- DATASET RECORDS
☆ ☆ ☆ ☆ ☆ ☆ ☆
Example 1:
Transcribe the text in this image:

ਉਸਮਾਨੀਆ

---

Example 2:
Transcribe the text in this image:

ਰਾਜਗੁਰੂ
☆ ☆ ☆ ☆ ☆ ☆ ☆
- PROBLEM TO WORK ON
Retype all of the records above, keeping them identical.

- FINAL ANSWER
Example 1:
Transcribe the text in this image:

ਉਸਮਾਨੀਆ

---

Example 2:
Transcribe the text in this image:

ਰਾਜਗੁਰੂ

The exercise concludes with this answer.